Melioidosis, caused by Burkholderia pseudomallei, is a serious infectious disease common in tropical regions but often underdiagnosed and underreported. Existing detection methods are either time-consuming, expensive, or require complex laboratory equipment, making them unsuitable for rapid diagnosis in the field or in low-resource settings. There is an urgent need for a fast, accurate, and cost-effective detection method that can be used at the point of care to enable timely diagnosis, treatment, and control of disease outbreaks.

The project offers a rapid and cost-effective solution through the development of a multiplex quantitative Loop-Mediated Isothermal Amplification (m-qLAMP) assay using dual-function oligonucleotides. These oligonucleotides serve both as primers and signal reporters, enabling real-time monitoring of DNA amplification. The test operates under isothermal conditions, eliminating the need for complex thermal cyclers. It can be used with portable devices like AmpliFire or integrated into existing real-time detection systems. The solution delivers results in under one hour, with high specificity and sensitivity, making it suitable for point-of-care diagnostics in both clinical and field environments. This approach ensures faster decision-making and better disease management, especially in regions where melioidosis is prevalent.
# # # # # # #
▸ **Task requirements**:
1 - In the melioidosis detection text, how long does the m-qLAMP assay take to deliver results?
2 - Repeat word for word everything in the melioidosis detection text from "The project offers" down to "melioidosis is prevalent.".
3 - Resume the melioidosis detection text after its last sentence.

Collection entries
# # # # # # #
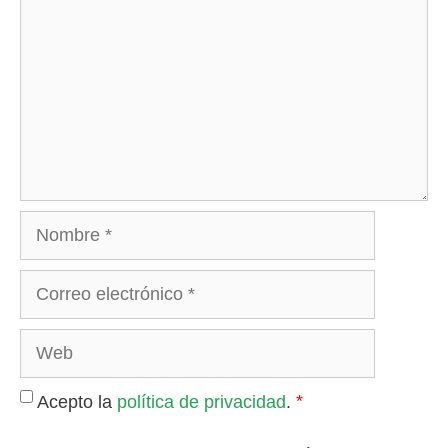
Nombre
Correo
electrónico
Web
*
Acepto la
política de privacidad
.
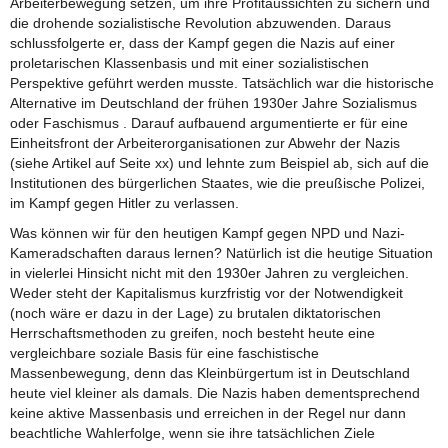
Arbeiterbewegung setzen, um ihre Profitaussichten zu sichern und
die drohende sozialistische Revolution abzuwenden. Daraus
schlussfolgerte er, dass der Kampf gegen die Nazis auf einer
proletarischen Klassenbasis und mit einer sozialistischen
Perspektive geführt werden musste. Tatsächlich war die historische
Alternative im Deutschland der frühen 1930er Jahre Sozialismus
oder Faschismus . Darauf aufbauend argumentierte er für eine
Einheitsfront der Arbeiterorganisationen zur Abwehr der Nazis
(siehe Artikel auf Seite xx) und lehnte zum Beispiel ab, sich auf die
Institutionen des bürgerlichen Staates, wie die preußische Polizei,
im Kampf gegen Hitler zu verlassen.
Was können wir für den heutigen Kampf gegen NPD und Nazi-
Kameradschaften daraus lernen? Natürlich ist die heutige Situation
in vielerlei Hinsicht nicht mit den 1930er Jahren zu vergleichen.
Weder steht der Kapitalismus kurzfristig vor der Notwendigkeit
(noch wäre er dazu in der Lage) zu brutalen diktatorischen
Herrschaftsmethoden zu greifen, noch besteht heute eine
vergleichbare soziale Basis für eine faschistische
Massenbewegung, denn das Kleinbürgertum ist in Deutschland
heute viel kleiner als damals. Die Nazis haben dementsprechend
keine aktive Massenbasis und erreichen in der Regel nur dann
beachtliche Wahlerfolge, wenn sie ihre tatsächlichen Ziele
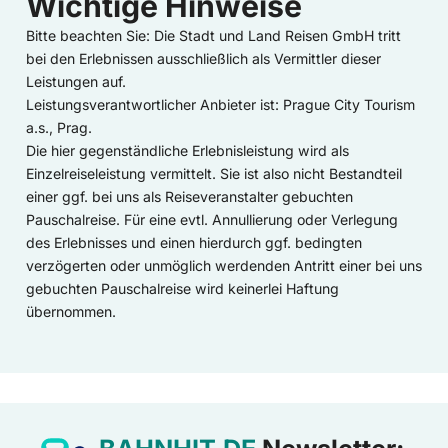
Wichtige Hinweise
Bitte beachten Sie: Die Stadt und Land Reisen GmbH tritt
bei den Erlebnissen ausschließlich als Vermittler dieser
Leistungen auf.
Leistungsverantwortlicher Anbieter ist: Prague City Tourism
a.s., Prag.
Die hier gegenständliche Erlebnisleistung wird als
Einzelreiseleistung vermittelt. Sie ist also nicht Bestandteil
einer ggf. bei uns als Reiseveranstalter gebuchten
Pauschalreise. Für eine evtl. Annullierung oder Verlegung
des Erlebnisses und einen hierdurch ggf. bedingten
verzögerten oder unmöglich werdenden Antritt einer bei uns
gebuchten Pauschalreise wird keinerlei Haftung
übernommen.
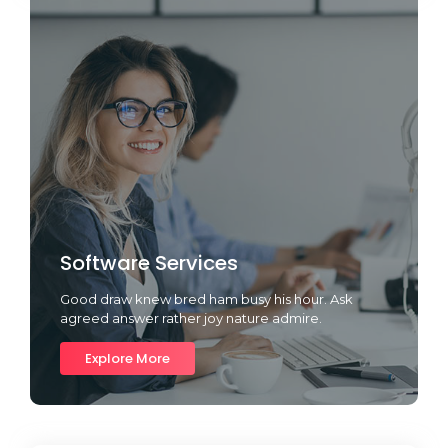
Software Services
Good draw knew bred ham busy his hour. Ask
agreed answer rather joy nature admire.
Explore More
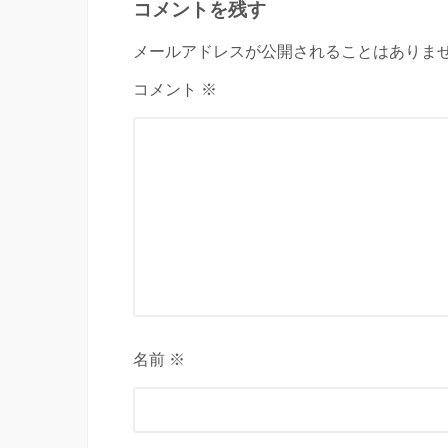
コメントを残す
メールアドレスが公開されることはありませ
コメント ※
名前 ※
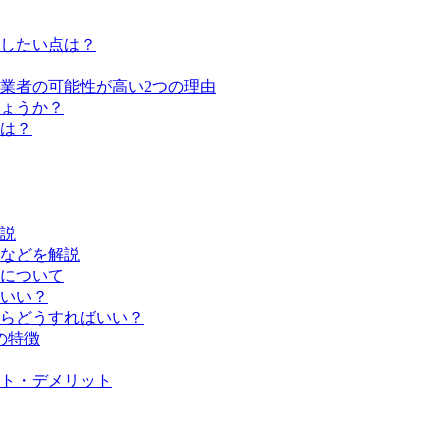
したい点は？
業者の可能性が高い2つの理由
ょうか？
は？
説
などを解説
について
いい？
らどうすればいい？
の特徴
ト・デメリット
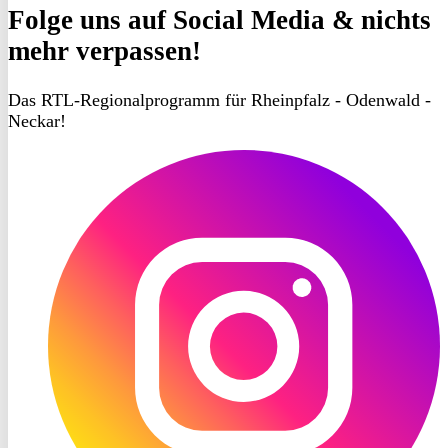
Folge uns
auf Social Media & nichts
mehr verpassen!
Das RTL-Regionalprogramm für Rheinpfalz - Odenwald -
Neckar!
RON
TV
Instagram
# # # # # # #
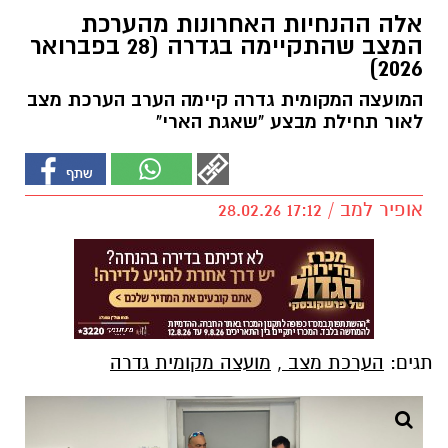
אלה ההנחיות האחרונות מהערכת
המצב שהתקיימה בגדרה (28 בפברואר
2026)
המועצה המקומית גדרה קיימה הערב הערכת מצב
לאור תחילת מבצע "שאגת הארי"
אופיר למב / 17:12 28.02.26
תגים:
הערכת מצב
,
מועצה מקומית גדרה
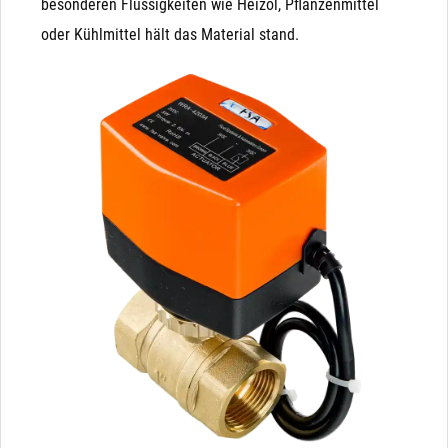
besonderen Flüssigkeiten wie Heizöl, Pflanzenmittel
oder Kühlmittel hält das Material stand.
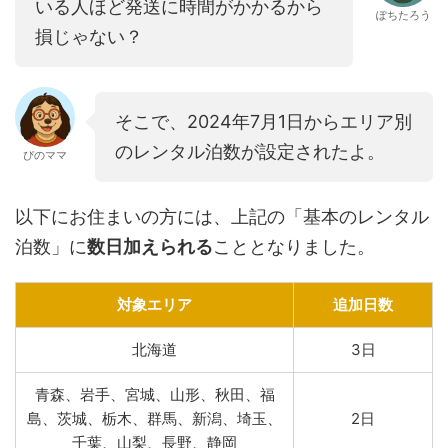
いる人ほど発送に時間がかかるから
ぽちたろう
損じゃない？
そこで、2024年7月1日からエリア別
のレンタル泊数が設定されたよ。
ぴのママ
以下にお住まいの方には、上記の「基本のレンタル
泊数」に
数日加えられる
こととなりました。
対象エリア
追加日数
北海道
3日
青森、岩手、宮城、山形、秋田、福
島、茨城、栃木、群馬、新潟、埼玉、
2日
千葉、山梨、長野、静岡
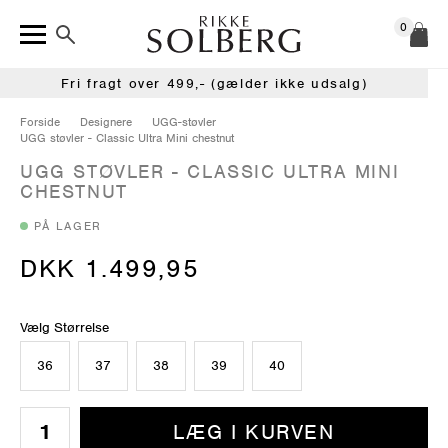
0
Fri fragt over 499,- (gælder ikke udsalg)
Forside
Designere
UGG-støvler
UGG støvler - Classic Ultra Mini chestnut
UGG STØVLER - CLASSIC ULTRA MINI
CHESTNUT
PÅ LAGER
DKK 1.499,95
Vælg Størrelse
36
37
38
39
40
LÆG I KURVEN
# # # # # # #
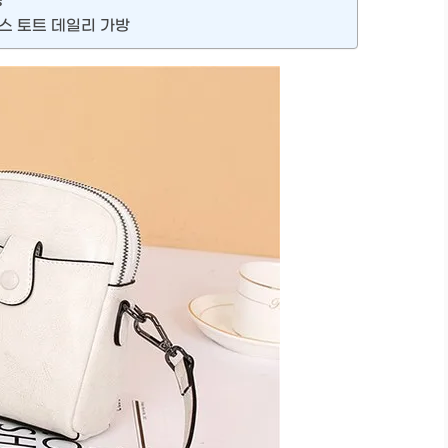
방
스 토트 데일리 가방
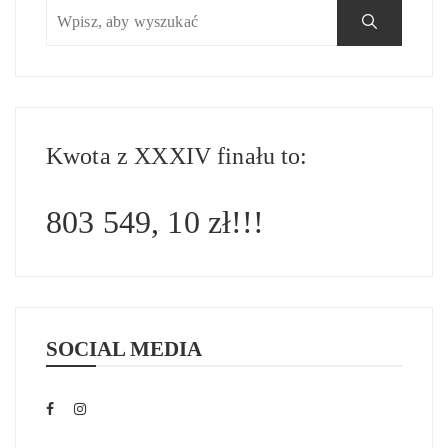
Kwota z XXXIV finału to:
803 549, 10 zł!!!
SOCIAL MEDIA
# # # # # # #
▸ **Task-by-task outputs**:
1 - Under one hour.

2 -
The project offers a rapid and cost-effective solution through the development of a multiplex quantitative Loop-Mediated Isothermal Amplification (m-qLAMP) assay using dual-function oligonucleotides. These oligonucleotides serve both as primers and signal reporters, enabling real-time monitoring of DNA amplification. The test operates under isothermal conditions, eliminating the need for complex thermal cyclers. It can be used with portable devices like AmpliFire or integrated into existing real-time detection systems. The solution delivers results in under one hour, with high specificity and sensitivity, making it suitable for point-of-care diagnostics in both clinical and field environments. This approach ensures faster decision-making and better disease management, especially in regions where melioidosis is prevalent.

3 -
The key innovation of this project lies in the use of dual-function oligonucleotides that act both as primers for DNA amplification and as real-time fluorescent reporters. This dual functionality simplifies the assay design and improves detection efficiency by reducing the number of components needed. The technology is applied in a multiplex quantitative Loop-Mediated Isothermal Amplification (m-qLAMP) format, which enables rapid, accurate detection of Burkholderia pseudomallei under constant temperature conditions, without the need for complex thermal cycling equipment. Unlike traditional PCR methods, this assay allows real-time monitoring of amplification while maintaining high specificity and sensitivity. It is also adaptable to both new portable devices like AmpliFire and existing lab-based real-time detection systems, offering flexibility, cost-effectiveness, and broader usability across different settings.